→ **Source passage**
**********

Concert Review: Pianist Jeremy Denk — Probing Intelligence and Wit

Pianist Jeremy Denk wields a large artillery of dynamics and colors, and it served him well in this performance.

Jeremy Denk — he impressed listeners from the opening notes of the Bartók.

by Susan Miron.

At this point in his career, the 42-year-old pianist Jeremy Denk is almost as well-known (at least in music circles) for his writing as for his piano playing. His blog, Think Denk: The Glamorous Life of a Concert Pianist, chronicles the hilarious and frustrating minutia of the tedious, not-so-so glamorous “concert life.” It has been widely noticed and admired, leading to front page reviews in the Sunday New York Times Book Review and pieces in The New Republic, The New Yorker, and Newsweek.

**********

→ **What to work on**
Answer these about the Jeremy Denk concert review:
1. How old is Jeremy Denk?
2. What is his blog called?
3. From the opening notes of which composer's piece did he impress listeners?
The data after this plays no part in the review.

**********

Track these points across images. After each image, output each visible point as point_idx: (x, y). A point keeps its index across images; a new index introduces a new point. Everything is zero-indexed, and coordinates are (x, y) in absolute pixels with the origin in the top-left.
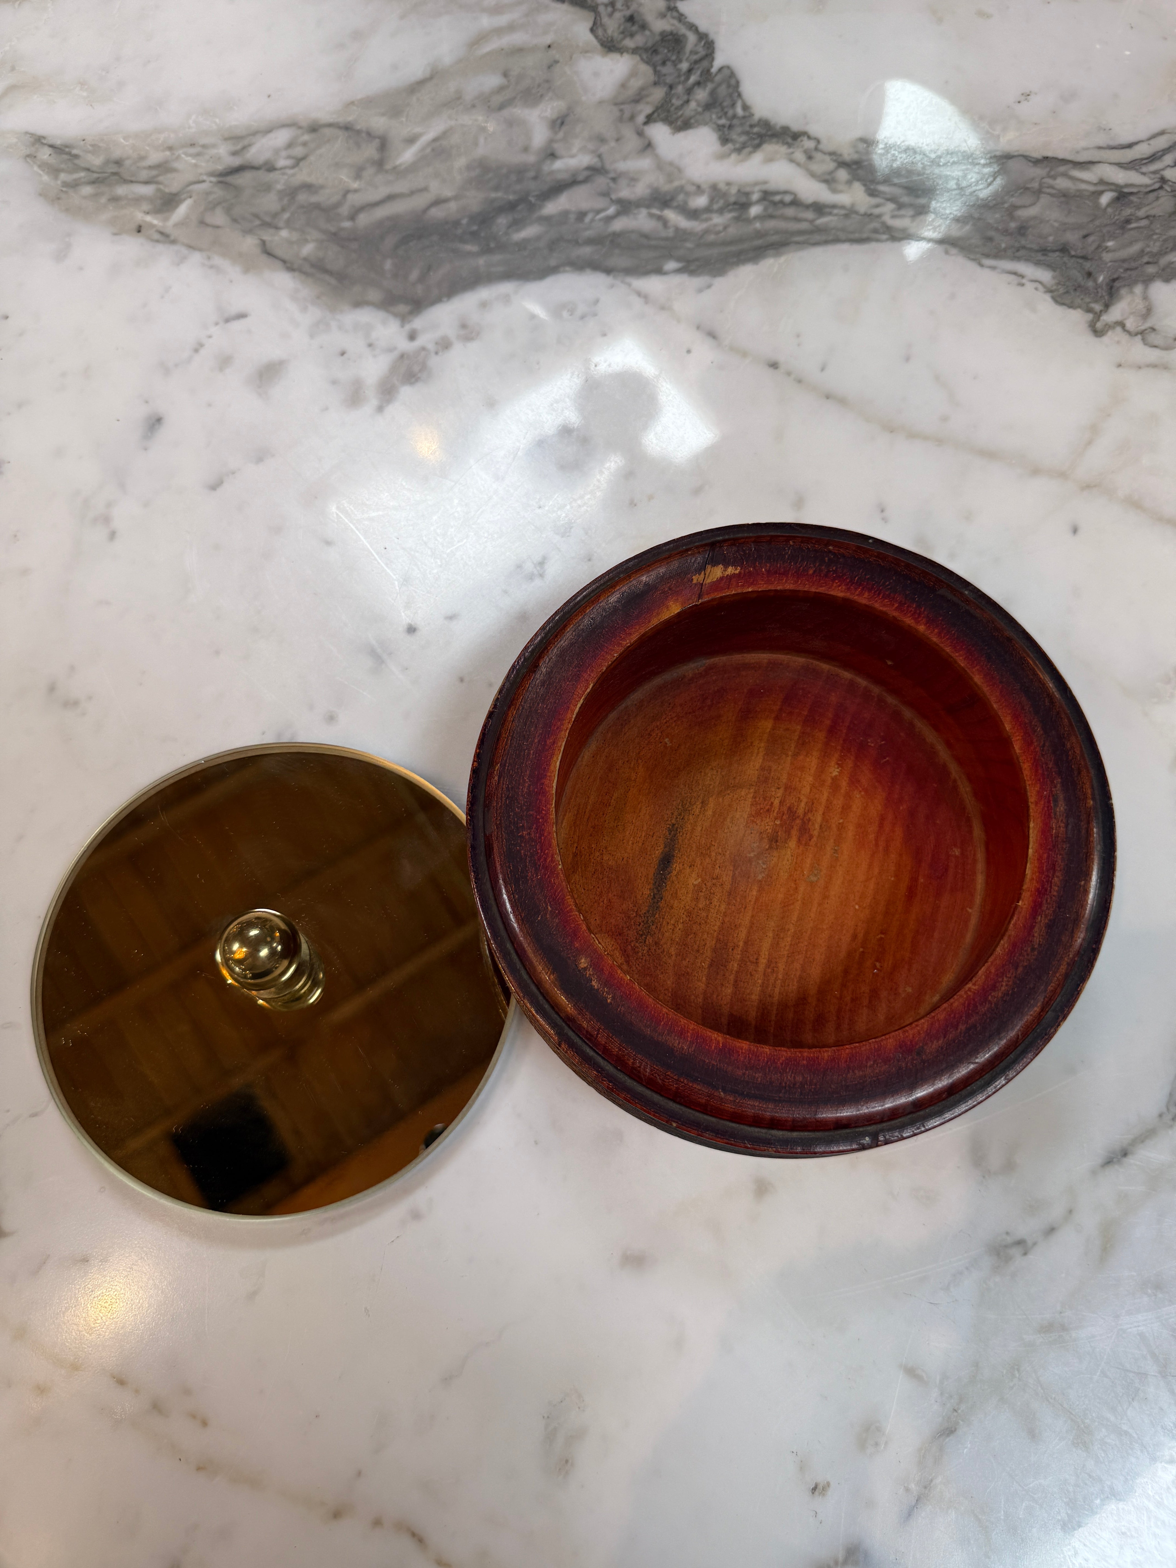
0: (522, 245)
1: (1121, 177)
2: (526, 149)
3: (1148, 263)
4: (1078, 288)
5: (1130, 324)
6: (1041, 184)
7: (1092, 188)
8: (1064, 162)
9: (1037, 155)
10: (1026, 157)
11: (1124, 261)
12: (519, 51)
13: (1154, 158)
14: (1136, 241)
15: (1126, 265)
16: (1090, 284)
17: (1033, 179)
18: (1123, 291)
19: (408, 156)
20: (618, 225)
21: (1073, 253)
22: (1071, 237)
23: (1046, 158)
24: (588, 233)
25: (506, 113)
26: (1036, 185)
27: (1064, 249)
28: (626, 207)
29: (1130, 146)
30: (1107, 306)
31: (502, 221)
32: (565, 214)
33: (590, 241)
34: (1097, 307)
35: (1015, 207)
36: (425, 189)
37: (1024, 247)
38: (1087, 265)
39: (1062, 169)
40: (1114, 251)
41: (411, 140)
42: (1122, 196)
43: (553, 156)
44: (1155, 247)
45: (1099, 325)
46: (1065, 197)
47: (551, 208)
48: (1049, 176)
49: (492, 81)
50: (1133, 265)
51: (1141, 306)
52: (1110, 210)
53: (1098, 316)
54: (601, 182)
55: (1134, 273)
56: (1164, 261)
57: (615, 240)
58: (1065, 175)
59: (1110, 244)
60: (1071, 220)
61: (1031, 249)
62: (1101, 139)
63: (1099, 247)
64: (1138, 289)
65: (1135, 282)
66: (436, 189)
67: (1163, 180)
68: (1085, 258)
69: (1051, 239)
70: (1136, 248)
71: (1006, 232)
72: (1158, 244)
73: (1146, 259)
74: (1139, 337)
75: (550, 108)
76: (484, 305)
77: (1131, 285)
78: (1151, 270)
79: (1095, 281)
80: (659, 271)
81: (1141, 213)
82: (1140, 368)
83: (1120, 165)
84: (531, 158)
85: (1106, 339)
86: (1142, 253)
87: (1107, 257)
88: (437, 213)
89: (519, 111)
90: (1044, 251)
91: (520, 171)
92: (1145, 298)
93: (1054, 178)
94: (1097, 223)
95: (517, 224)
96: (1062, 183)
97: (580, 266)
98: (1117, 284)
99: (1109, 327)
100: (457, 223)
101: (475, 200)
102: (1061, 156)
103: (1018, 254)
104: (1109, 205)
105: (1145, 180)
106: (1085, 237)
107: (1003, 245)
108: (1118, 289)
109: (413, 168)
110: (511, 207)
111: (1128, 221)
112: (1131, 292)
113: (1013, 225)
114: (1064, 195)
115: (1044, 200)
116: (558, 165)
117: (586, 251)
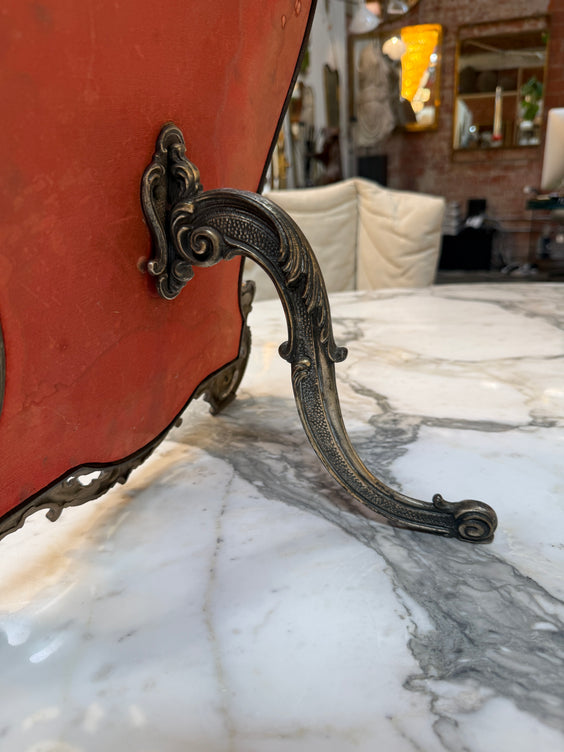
3: (521, 684)
4: (439, 651)
5: (440, 704)
6: (501, 587)
7: (540, 613)
8: (541, 588)
9: (525, 573)
10: (514, 568)
11: (500, 666)
14: (531, 665)
15: (497, 670)
16: (452, 656)
17: (500, 580)
18: (470, 682)
21: (467, 632)
22: (480, 624)
23: (529, 579)
26: (498, 584)
30: (442, 678)
34: (433, 671)
35: (465, 583)
37: (437, 604)
38: (466, 646)
39: (532, 590)
40: (503, 656)
44: (542, 680)
45: (417, 682)
48: (516, 587)
50: (505, 675)
52: (537, 634)
53: (426, 676)
55: (496, 680)
56: (536, 694)
58: (531, 596)
59: (505, 650)
60: (497, 617)
61: (440, 609)
63: (495, 644)
64: (484, 691)
65: (490, 685)
68: (471, 641)
69: (463, 614)
70: (525, 668)
72: (549, 681)
73: (520, 680)
74: (437, 718)
78: (517, 690)
79: (458, 658)
82: (403, 735)
85: (407, 694)
86: (525, 675)
87: (490, 653)
92: (482, 701)
93: (519, 590)
94: (513, 632)
96: (521, 597)
98: (472, 674)
99: (423, 690)
102: (541, 584)
103: (427, 603)
104: (539, 631)
106: (491, 631)
107: (425, 593)
108: (469, 677)
111: (542, 650)
112: (477, 688)
113: (449, 589)
114: (511, 602)
115: (494, 594)
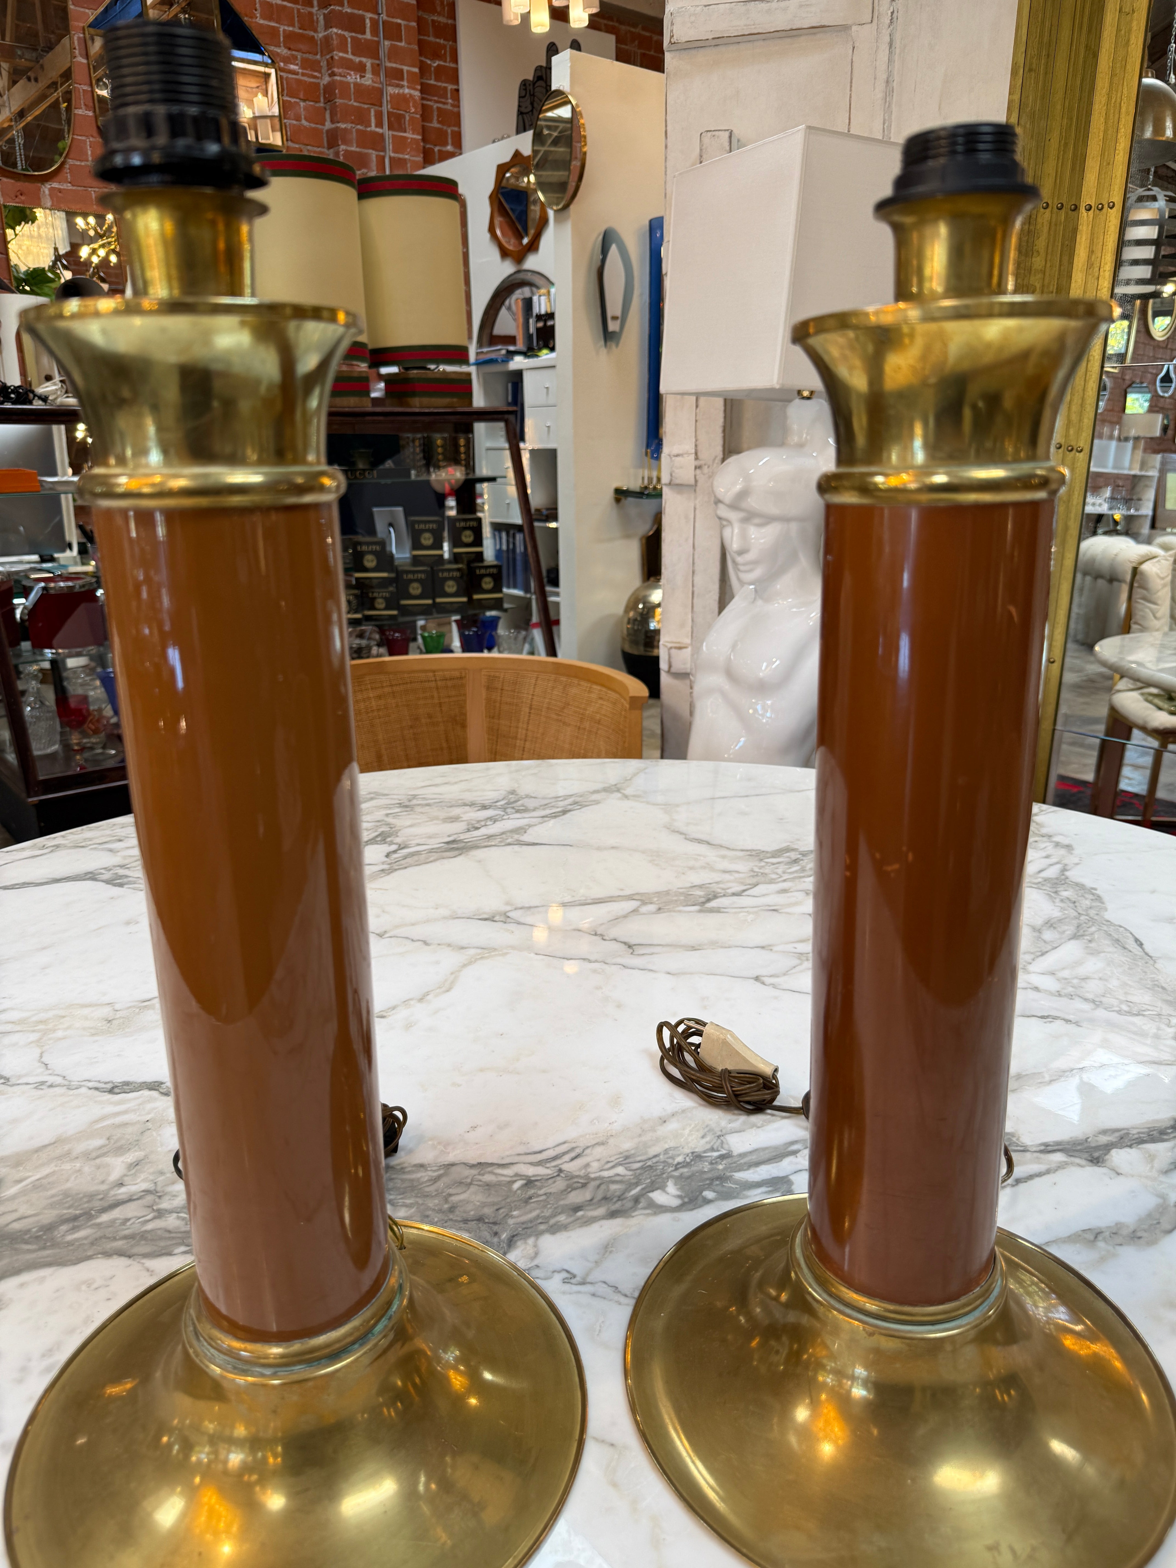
0: (70, 1243)
1: (531, 1171)
2: (103, 1182)
12: (125, 1125)
13: (555, 1158)
19: (13, 1191)
20: (149, 1226)
24: (127, 1232)
25: (98, 1161)
27: (480, 1219)
28: (160, 1214)
29: (540, 1152)
31: (64, 1228)
32: (113, 1221)
33: (125, 1237)
36: (16, 1211)
41: (20, 1181)
42: (530, 1182)
43: (122, 1185)
46: (488, 1186)
47: (105, 1218)
49: (98, 1142)
51: (530, 1251)
54: (149, 1198)
57: (143, 1237)
62: (522, 1149)
66: (24, 1210)
67: (560, 1171)
71: (440, 1211)
75: (131, 1157)
76: (22, 1285)
77: (526, 1237)
80: (170, 1254)
81: (542, 1192)
83: (531, 1164)
84: (103, 1187)
88: (16, 1226)
89: (107, 1160)
90: (466, 1221)
91: (91, 1197)
95: (75, 1229)
97: (108, 1254)
100: (28, 1231)
101: (49, 1216)
105: (548, 1172)
109: (13, 1198)
110: (75, 1218)
116: (123, 1190)
117: (119, 1244)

**********

→ **Solution to this task**
1. 42
2. Think Denk: The Glamorous Life of a Concert Pianist
3. Bartók